After the changes: (ii) In the granulation study of modified fly ash particles, the optimum synthesis conditions were a fly ash/montmorillonite ratio of 7:3, a roasting temperature of 900 C, a roasting time of 4 h, and a particle size of 3 mm. (iii) The dissolved oxygen concentrations in the test and control groups remained basically the same. The pH of the water column also remained basically the same. Furthermore, changes in the ORP were not obvious because the dissolved oxygen con-tent did not fluctuate much. These observations indicated that the addition of modified fly ash pellets did not change the ecological environment of the eutrophic water column. (iv iii) In the laboratory simulation of application to eutrophic water bodies, water quality analysis showed a relatively stable phosphorus content. After experimental monitoring for 20 days, orthophosphate in the injection group basically reached ad-sorption equilibrium, and the orthophosphate removal rate more than 60% higher than that of the control group, with a total phosphorus removal rate of 43%. (v iv) The experimental water was generally alkaline, and HCL–P in the sediments was relatively stable. Phosphorus release from the sediment to the overlying water was mainly affected by the iron, aluminum, and phosphorus contents in the sediment. The difference between HCl–P and NaOH–P in the original sediment sample was large, while the HCl–P content in the more stable state at this time was small, accounting for about 26% of inorganic phosphorus. The HCl-P content accounted for about 40% of in-organic phosphorus after 20 days of the experiment, and about 70% of total inorganic phosphorus after 60 days. At this time, the active phosphorus content in the sediment was greatly reduced, and the ability of the substrate to release phosphorus into the overlying water body was weakened.

 

12. Future scope of this study can be added as well as social impact can also be discussed in this paper.
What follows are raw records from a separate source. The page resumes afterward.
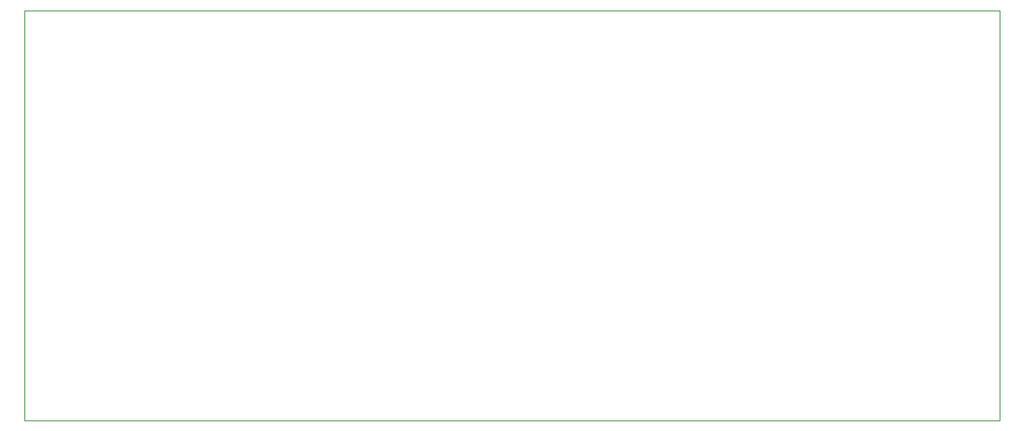
<source format=gbr>
G04 #@! TF.GenerationSoftware,KiCad,Pcbnew,(5.0.1-3-g963ef8bb5)*
G04 #@! TF.CreationDate,2019-03-03T19:22:14-08:00*
G04 #@! TF.ProjectId,Multi-out-Buffer,4D756C74692D6F75742D427566666572,rev?*
G04 #@! TF.SameCoordinates,Original*
G04 #@! TF.FileFunction,Profile,NP*
%FSLAX46Y46*%
G04 Gerber Fmt 4.6, Leading zero omitted, Abs format (unit mm)*
G04 Created by KiCad (PCBNEW (5.0.1-3-g963ef8bb5)) date Sunday, March 03, 2019 at 07:22:14 PM*
%MOMM*%
%LPD*%
G01*
G04 APERTURE LIST*
%ADD10C,0.001000*%
G04 APERTURE END LIST*
D10*
X228600000Y-143764000D02*
X127000000Y-143764000D01*
X228600000Y-100965000D02*
X228600000Y-109220000D01*
X127000000Y-100965000D02*
X228600000Y-100965000D01*
X127000000Y-143764000D02*
X127000000Y-100965000D01*
X228600000Y-143764000D02*
X228600000Y-109220000D01*
M02*

</source>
Response: Thank you for pointing out this detail problem. We have added and marked red in the preface. (lines 109-113)

Currently, most studies focus on the desorption and resorption efficiencies of lanthanum-based adsorbents. Only a few studies focus on the influencing factors in the adsorbent regeneration process, and future research can focus more on this aspect, which is beneficial to reduce energy and water consumption and improve adsorption efficiency.

13. References are not unified and systematic.

Response: We are so sorry that references are not unified and systematic and we have made the corresponding changes.

 

 

      

Author Response File: Author Response.docx

Round 2

Reviewer 1 Report

The authors responded to all my comments and I can see they really care about the improvement of the text.

Author Response

Thank you for your appreciation of our work. The comments are very important for improving our manuscript.

Reviewer 2 Report

-

Author Response

Thank you very much for your comments on the manuscript. According to your suggestion and question, we have checked and revised the relevant part of the original manuscript carefully again. The revision section have been marked in red.